Work out the count of lines in the material where the string "weight" shows up, and reply with it alone.

- Opening Delimiter -

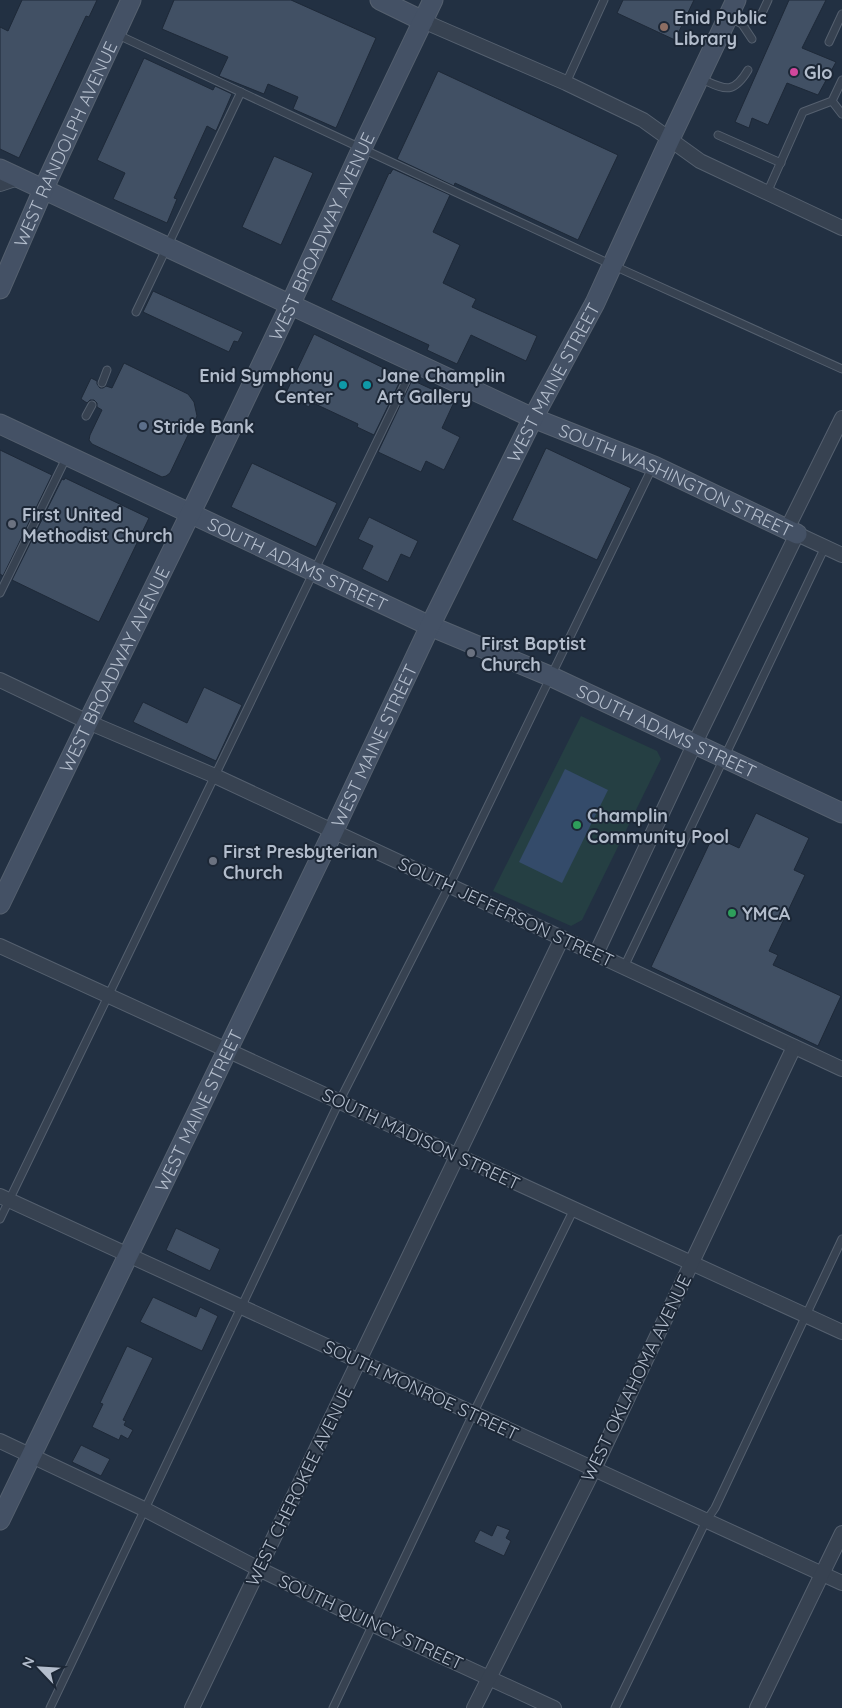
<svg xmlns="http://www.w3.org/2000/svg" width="842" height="1708" font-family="Quicksand,sans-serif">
<rect width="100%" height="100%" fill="#223042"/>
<polygon fill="#253f43" points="581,716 657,751 661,759 582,920 571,926 493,891"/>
<polygon fill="#344b6a" points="565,769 608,790 562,883 519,862"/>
<g fill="#415064" stroke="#1e2938">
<polygon points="22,0 97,0 89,17 86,16 19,158 0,149 0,27 8,31"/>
<polygon points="174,0 291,0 376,38 336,128 293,109 298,97 268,84 264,94 219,76 228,57 162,29"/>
<polygon points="623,0 694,0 675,40 617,13"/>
<polygon points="789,0 826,0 802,48 836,62 818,95 787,83 768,125 752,118 749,128 735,122"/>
<polygon points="144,58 213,90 215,86 232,94 216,131 207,126 174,198 177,199 167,223 113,199 125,173 97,160"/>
<polygon points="438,71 618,155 578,240 455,183 454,186 397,159"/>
<polygon points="274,156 313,173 281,245 242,227"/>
<polygon points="393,169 450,195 433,232 460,245 443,283 476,299 472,307 537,336 526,361 471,335 457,364 427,350 429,345 331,300 389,173 390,174"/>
<polygon points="153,291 243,332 238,342 234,341 229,352 143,312"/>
<polygon points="314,334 402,377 374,435 357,427 358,424 311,402 309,407 285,395"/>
<polygon points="124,363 188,394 194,402 197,416 170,473 166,476 162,477 92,444 89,440 90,435 102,410 97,407 97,403 94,400 90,400 87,403 81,399 91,378 97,381 97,384 100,388 103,388 106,386 112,388"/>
<polygon points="412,380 455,400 442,428 460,437 444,470 426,461 421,472 378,452"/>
<polygon points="546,448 631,488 597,560 512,520"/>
<polygon points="0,450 52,475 3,576 0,574"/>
<polygon points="252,463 337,503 316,547 231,507"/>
<polygon points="65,478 149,518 99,622 12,580 62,479 64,480"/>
<polygon points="369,517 418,541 410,558 401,554 388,582 362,569 373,546 358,539"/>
<polygon points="204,687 242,705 216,761 133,722 143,702 187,723"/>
<polygon points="756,813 809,838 794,870 805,875 769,951 778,955 773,965 841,996 818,1046 651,967 713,836 739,848"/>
<polygon points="176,1228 220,1249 210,1271 166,1250"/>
<polygon points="153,1297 196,1317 200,1307 218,1316 202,1351 140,1322"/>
<polygon points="127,1346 153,1358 123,1420 126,1421 124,1425 133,1430 128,1439 121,1435 119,1440 92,1427 103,1404 100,1403"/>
<polygon points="81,1445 110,1459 101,1476 72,1462"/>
<polygon points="497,1525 510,1530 506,1538 511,1541 504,1556 474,1542 480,1530 492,1536"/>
</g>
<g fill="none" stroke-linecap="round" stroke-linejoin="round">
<defs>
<g id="lane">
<polyline points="728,17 742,24 762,13 768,0"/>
<polyline points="742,24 752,39"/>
<polyline points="116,34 612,265 842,369"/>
<polyline points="829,42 842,14"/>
<path d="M699,78C723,88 732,97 748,70"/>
<polyline points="566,83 604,0"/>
<polyline points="832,101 842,114"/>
<polyline points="718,135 781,163"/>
<polyline points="767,193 803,112 832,101 842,80"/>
<polyline points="136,312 241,92"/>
<polyline points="102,383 107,370"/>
<polyline points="86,416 92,405"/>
<polyline points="0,593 67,456"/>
<polyline points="624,967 825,547"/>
<polyline points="0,1219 414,365"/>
<polyline points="50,1708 339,1102 449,886 653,466"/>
<polyline points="333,1708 473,1414 574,1209"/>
<polyline points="615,1708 706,1521 715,1508 842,1239"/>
</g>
<g id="street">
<polyline points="423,21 566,83 643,120 700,161 842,228"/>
<polyline points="0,184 18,178"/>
<polyline points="787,529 842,418"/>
<polyline points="0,680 88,722 215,776 842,1069"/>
<polyline points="0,946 842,1332"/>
<polyline points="596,954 694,745 797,534 842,555"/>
<polyline points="0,1196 842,1583"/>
<polyline points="0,1441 144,1509 259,1569 372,1624 554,1708"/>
<polyline points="192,1708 562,938"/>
<polyline points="474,1708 594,1469 794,1047"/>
<polyline points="757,1708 842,1533"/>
</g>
<g id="secondary">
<polyline points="380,0 423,21"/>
<path id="s1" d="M0,169L533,418L654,466L797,534"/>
<path id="s2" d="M0,289L43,190L131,0"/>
<path id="s3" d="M0,424L430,626L552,677L842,813"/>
<path id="s4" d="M0,904L88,722L199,496L291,303L362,148L433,0"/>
<path id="s5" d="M0,1520L333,832L430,626L533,418L595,303L670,139L736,0"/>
</g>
</defs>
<use href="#lane" stroke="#55606f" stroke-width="9"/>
<use href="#street" stroke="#55606f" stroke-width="16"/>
<use href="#secondary" stroke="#55606f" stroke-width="21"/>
<use href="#lane" stroke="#374251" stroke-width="7"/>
<use href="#street" stroke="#374251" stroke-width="14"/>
<use href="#secondary" stroke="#445165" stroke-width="19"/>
</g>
<circle fill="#8d6e63" stroke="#1c2736" stroke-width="2" cx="664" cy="27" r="5"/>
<circle fill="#d1479c" stroke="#1c2736" stroke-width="2" cx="794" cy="72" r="5"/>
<g fill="#0f9aa8" stroke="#1c2736" stroke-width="2">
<circle cx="343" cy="385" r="5"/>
<circle cx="367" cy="385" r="5"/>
</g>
<circle fill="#5c6f8a" stroke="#1c2736" stroke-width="2" cx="143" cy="426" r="5"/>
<g fill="#6b7280" stroke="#1c2736" stroke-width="2">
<circle cx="12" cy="524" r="5"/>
<circle cx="471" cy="653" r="5"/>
<circle cx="213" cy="861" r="5"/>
</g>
<g fill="#2e9e5b" stroke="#1c2736" stroke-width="2">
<circle cx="577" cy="825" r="5"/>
<circle cx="732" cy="913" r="5"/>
</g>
<g text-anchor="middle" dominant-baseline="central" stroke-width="4" stroke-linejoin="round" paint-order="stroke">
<g font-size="18" font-weight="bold" fill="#b3bdcc" stroke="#1c2736" text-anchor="start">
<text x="674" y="17">Enid Public<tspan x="674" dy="21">Library</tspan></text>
<text x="804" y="72">Glo</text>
<text x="333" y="375" text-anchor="end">Enid Symphony<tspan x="333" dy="21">Center</tspan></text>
<text x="377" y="375">Jane Champlin<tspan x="377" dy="21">Art Gallery</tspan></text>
<text x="153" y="426">Stride Bank</text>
<text x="22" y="514">First United<tspan x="22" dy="21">Methodist Church</tspan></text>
<text x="481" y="643">First Baptist<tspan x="481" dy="21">Church</tspan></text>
<text x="587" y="815">Champlin<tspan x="587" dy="21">Community Pool</tspan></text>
<text x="223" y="851">First Presbyterian<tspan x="223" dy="21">Church</tspan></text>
<text x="742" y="913">YMCA</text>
</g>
<g font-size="18" fill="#b3bdcc" stroke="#1c2736">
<text stroke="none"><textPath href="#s2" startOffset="159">WEST RANDOLPH AVENUE</textPath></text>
<text stroke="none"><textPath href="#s4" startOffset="741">WEST BROADWAY AVENUE</textPath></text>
<text stroke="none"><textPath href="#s5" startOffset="1265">WEST MAINE STREET</textPath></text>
<text stroke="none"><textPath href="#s1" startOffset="744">SOUTH WASHINGTON STREET</textPath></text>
<text stroke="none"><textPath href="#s3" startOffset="329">SOUTH ADAMS STREET</textPath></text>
<text stroke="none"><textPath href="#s4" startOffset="261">WEST BROADWAY AVENUE</textPath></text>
<text stroke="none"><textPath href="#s3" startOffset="734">SOUTH ADAMS STREET</textPath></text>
<text stroke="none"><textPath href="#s5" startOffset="860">WEST MAINE STREET</textPath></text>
<text transform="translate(506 912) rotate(25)">SOUTH JEFFERSON STREET</text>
<text stroke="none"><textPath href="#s5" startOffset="455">WEST MAINE STREET</textPath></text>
<text transform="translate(421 1139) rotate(25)">SOUTH MADISON STREET</text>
<text transform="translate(636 1378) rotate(-64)">WEST OKLAHOMA AVENUE</text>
<text transform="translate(421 1390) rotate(25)">SOUTH MONROE STREET</text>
<text transform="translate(299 1486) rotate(-64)">WEST CHEROKEE AVENUE</text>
<text transform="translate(371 1622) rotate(25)">SOUTH QUINCY STREET</text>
</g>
</g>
<g transform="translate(40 1668) rotate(295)" stroke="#1c2736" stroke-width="4" paint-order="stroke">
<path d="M0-4L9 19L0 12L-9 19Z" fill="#b3bdcc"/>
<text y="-8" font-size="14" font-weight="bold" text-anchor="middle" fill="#b3bdcc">N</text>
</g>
</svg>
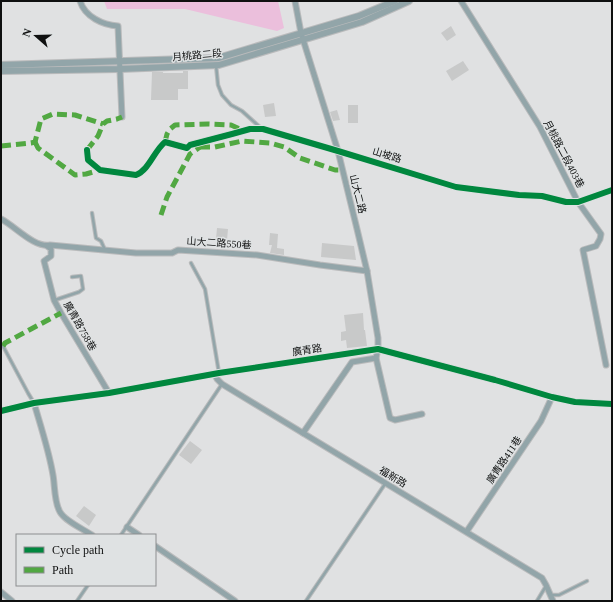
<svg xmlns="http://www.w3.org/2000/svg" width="613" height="602" font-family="'Times New Roman','Noto Sans TC',serif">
<rect width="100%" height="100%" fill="#e0e1e2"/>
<!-- water -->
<path fill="#ebbfdc" d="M104 1H278L284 28 277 31 185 9H107Z"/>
<!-- building -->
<g fill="#c8c9c9">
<path d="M451 26 456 35 447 41 441 33Z"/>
<path d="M463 61 469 70 452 81 446 71Z"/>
<path d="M183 71H188V89H178V100H151L152 72H163V73H183Z"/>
<path d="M274 103 276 116 265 117 263 105Z"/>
<rect x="348" y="105" width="10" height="18"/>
<path d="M337 110 340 120 333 121 330 112Z"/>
<path d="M217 228 228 229 227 240 216 239Z"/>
<path d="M270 233 278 234 277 248 284 249V255L270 253 272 245H269Z"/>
<path d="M322 243 354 246 356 260 321 257Z"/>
<path d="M363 313 364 330H365L367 346 347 348 346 340 341 341V332L346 331 344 315Z"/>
<path d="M190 441 202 450 191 464 179 455Z"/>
<path d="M84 506 96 515 89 526 76 516Z"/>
</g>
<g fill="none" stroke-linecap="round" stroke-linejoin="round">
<!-- service casing -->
<g stroke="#babbbc" stroke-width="4.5">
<g id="service">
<path d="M216 65 218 85 222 95 231 105 242 111 262 129"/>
<path d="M92 213 96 238 101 241 105 250"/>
<path d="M191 263 205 289 219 373"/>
<path d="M55 300 79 292 83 289 81 276 72 277"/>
<path d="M1 346H3L28 393 34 403"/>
<path d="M121 535 222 384"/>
<path d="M551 595H559L587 581"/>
<path d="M77 601 88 585"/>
<path d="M306 601 385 484"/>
<path d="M537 601 546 586"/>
</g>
</g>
<!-- minor casing -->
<g stroke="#babbbc" stroke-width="7">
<g id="minor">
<path d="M80 1C85 17 103 25 118 26L122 117"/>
<path d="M295 1 301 33 338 151 357 229 367 271 378 338V349L376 358 390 418 395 420 422 414"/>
<path d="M461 1 540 127 578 202 601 234 600 239 596 246 583 250 606 365"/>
<path d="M87 150 88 160 100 170 136 175C149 170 154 151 165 142L187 148 190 145 232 134 250 129H263L338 151 456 187 519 195 542 196 566 202H578L612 190"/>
<path d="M1 219C15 226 34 248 50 245L136 253H172L178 250 257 255 320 265 367 271"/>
<path d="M47 246 51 249V256L44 261 54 300 61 313 109 393"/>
<path d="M215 375 217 379 222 384 542 578 546 585 553 601"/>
<path d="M34 403C41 427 49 451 53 475 55 486 54 502 60 512 65 521 83 529 92 535"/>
<path d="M1 411 34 403 109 393 219 373 378 349 495 380 552 397 575 402 612 404"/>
<path d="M303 433 352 362 376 358"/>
<path d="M127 527 139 535"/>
<path d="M467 531 541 421 552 397"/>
<path d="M155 546 235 601"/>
<path d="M1 592 12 601"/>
</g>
</g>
<!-- tertiary casing -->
<g stroke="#babbbc" stroke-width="8">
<g id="tertiary">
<path d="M1 65 218 58 359 16 395 1"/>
<path d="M1 71 120 69 219 65 362 22 409 1"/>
</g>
</g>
<!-- service -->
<use href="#service" stroke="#92a5a9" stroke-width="2.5"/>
<!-- minor -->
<use href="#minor" stroke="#92a5a9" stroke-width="5"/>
<!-- tertiary -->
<use href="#tertiary" stroke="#92a5a9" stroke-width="6"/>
<!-- quiet -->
<g stroke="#51a842" stroke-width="5" stroke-dasharray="10 5" stroke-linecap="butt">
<path d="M35 142 38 148 75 175 86 174 100 170"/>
<path d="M165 142 167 134 170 129 175 125 208 124 231 125 244 131"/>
<path d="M1 146 31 143 35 142 41 119 53 114 75 115 103 124"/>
<path d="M200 147H215L242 141 270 143 284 147 300 158 335 170H343"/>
<path d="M87 150 98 136 103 124 107 121 117 119 122 117"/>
<path d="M161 215 167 197 190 154 200 147V144"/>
<path d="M3 346 5 343 61 313"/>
</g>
<!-- cycleway casing -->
<g stroke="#dfe2e3" stroke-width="8">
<g id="cycleway">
<path d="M87 150 88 160 100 170 136 175C149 170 154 151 165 142L187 148 190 145 232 134 250 129H263L338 151 456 187 519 195 542 196 566 202H578L612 190"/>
<path d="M1 411 34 403 109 393 219 373 378 349 495 380 552 397 575 402 612 404"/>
</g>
</g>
<!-- cycleway -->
<use href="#cycleway" stroke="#00873e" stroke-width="6"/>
</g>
<g text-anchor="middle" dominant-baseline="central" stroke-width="3" stroke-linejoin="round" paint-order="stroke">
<!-- street labels -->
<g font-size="10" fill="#0f1010" stroke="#dfe2e3">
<text transform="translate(197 55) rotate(-5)">月桃路二段</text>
<text transform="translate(564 154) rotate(62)">月桃路二段403巷</text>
<text transform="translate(387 155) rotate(17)">山坡路</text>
<text transform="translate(358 194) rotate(76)">山大二路</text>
<text transform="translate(219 243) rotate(4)">山大二路550巷</text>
<text transform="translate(80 326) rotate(60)">廣青路758巷</text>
<text transform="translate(307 350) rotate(-9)">廣青路</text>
<text transform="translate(504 460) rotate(-56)">廣青路411巷</text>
<text transform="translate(393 477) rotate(31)">福新路</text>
</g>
</g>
<!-- border -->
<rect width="613" height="602" fill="none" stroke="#0f1010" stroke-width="4"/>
<!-- legend -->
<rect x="16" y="534" width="140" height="52" fill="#dfe2e3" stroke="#8c8e8f"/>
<rect x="24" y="547" width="20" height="6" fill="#00873e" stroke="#8c8e8f"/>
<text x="52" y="554" font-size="12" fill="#0f1010">Cycle path</text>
<rect x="24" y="567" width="20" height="6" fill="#51a842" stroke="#8c8e8f"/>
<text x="52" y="574" font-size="12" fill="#0f1010">Path</text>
<!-- north arrow -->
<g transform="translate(36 36) rotate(290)" stroke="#dfe2e3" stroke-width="3" paint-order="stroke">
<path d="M0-3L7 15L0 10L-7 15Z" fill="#0f1010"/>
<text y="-6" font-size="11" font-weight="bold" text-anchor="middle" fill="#0f1010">N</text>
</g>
</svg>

- Closing Delimiter -

• **Result for this exercise**
3